● **MATERIAL FOR THE TASK**
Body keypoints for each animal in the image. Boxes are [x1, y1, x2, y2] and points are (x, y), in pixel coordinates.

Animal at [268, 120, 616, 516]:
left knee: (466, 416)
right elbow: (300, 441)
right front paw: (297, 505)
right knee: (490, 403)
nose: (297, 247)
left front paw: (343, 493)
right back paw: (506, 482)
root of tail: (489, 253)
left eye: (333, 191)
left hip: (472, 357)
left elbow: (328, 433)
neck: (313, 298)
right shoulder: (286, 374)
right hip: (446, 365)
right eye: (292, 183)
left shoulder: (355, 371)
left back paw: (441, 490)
---
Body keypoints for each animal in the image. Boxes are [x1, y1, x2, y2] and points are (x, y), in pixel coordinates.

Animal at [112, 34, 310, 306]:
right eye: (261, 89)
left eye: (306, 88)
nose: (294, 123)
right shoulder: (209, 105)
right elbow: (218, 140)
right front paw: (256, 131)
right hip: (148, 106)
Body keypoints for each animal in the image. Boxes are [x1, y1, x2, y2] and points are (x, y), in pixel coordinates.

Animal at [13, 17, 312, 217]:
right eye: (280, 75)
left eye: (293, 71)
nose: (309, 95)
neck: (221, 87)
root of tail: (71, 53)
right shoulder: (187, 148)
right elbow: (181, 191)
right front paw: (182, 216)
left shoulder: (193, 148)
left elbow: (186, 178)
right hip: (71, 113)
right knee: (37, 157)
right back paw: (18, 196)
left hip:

● **WHAT YOU SHOULD DO**
The lines above, starting at the one with "right knee: (490, 403)" and ending at the one with "left back paw: (441, 490)", are the only ones to return, exactly as written.

● **REPLY**
right knee: (490, 403)
nose: (297, 247)
left front paw: (343, 493)
right back paw: (506, 482)
root of tail: (489, 253)
left eye: (333, 191)
left hip: (472, 357)
left elbow: (328, 433)
neck: (313, 298)
right shoulder: (286, 374)
right hip: (446, 365)
right eye: (292, 183)
left shoulder: (355, 371)
left back paw: (441, 490)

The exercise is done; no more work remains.